The ClassLabel feature type is for single-label multi-class classification.
For multi-label classification you can use

from datasets.features import ClassLabel, Sequence
labels_type = Sequence(ClassLabel(names=classes))

and modify your the function you pass to map to convert your list of 21 booleans to the list of True indices. For example:

[0, 0, 0, 0, 1, 0, 0, 0, 0, 0, 0, 0, 1, 0, 0, 0, 0, 0, 1, 0, 0, 0] → [4, 12, 18]

Thank you for providing that explanation.

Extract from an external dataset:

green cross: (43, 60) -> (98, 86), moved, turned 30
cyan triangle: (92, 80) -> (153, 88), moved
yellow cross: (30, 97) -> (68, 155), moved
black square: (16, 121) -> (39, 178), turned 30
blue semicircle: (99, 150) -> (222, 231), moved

I will try that and report back. :slight_smile:

That is a fascinating approach, I had not considered converting it to a list of true indices. I will need to look up this technique.

Did you get this to work? I am trying to get multi-label classification working and tried @lhoestq 's technique, but got further using my list of 0’s and 1’s than I did with True indices.

Do you have any sample notebooks I can look at? Thanks.

Hi, any update on how to correctly train the model using sparse representation instead of the one-hot encoded vectors?

How would you fit this dataset to the trainer?